SPARQL query and SPARQL endpoint (triplestore)

Instead of uploading or referencing an yet downloaded graph or list of names, you can configure a SPARQL query on a triplestore (SPARQL endpoint) in the datasources user interface for ontololgies in the tab "SPARQL":

Therefore you have to use SPARQL queries with CONSTRUCT (like you can see in our SPARQL example queries) or DESCRIBE (warning: much more overhead if the knowledge graph has more properties and linked data than only properties and data of a thesaurus) so the SPARQL results includes the following standard properties that are used for analytics: rdfs:label and/or skos:altLabel and/or skos:hiddenLabel

Plain text lists

If you work only with one single language you can export the results of a SELECT query for only a single field/property in CSV format (only one field, so you get a plain text list instead of a table) and import/upload/reference this plain text list of names to the Lists and Ontologies Manager, which is much more performant for this case, because you save download bandwidth and CPU resources while import.

Privacy & data protection

Open Semantic Search sends only the queries of the defined lists to the internet or linked data cloud and downloads the lists of names.

Different to common cloud services for named entity recognition, all other computing is done by open source software on your own computer or server without giving away sensitive informations like document content, search queries and how often and what has been found.
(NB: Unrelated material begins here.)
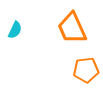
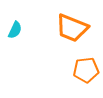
orange trapezoid: rotated 44 degrees counterclockwise
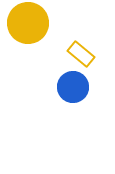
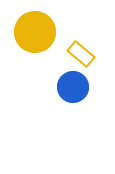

If even this list queries are sensitive information you can do downloads manually over Tor and import the data from the saved local files/graphs/lists by referencing or uploading them to the ontologies manager.

Wikidata SPARQL queries examples

SPARQL Endpoint: https://query.wikidata.org/sparql

Politicians

Germany (german politicians)

Members of german parialment

Deutscher Bundestag (Bundestagsabgeordnete)

Current and former members of German parliament (Deutscher Bundestag) (>4000 names):


PREFIX skos: <http://www.w3.org/2004/02/skos/core#>
CONSTRUCT {
    ?uri rdfs:label ?label ;
         skos:prefLabel ?prefLabel ;
         skos:altLabel ?altLabel .
}
WHERE {
    ?uri wdt:P39 wd:Q1939555 .
    OPTIONAL {
        ?uri rdfs:label ?label .
    }
    OPTIONAL {
        ?uri skos:prefLabel ?prefLabel .
    }
    OPTIONAL {
        ?uri skos:altLabel ?altLabel .
    }
}

The following SPARQL alternate using DESCRIBE would work, too, but is not recommended and would cause much more overhead if the knowledge graph has more properties and linked data than only thesaurus properties and data (like it is the case with Wikidata, which is a universal knowledge graph with many different properties, not "only" a thesaurus with labels and only a few types of relations): ~~DESCRIBE ?uri WHERE { ?uri wdt:P39 wd:Q1939555 . }~~

Landtag (Landtagsabgeordnete)
Baden Württemberg

Current and former members of Landtag Baden-Württemberg:


PREFIX skos: <http://www.w3.org/2004/02/skos/core#>
CONSTRUCT {
    ?uri rdfs:label ?label ;
         skos:prefLabel ?prefLabel ;
         skos:altLabel ?altLabel .
}
WHERE {
    ?uri wdt:P39 wd:Q17481175 .
    OPTIONAL {
        ?uri rdfs:label ?label .
    }
    OPTIONAL {
        ?uri skos:prefLabel ?prefLabel .
    }
    OPTIONAL {
        ?uri skos:altLabel ?altLabel .
    }
}

List of politicians of other countries or parliaments

To find out more about queries for politicians of your country or your countries politicians are not yet available for download, you can help to add them to Wikidata in the working group Every Politician.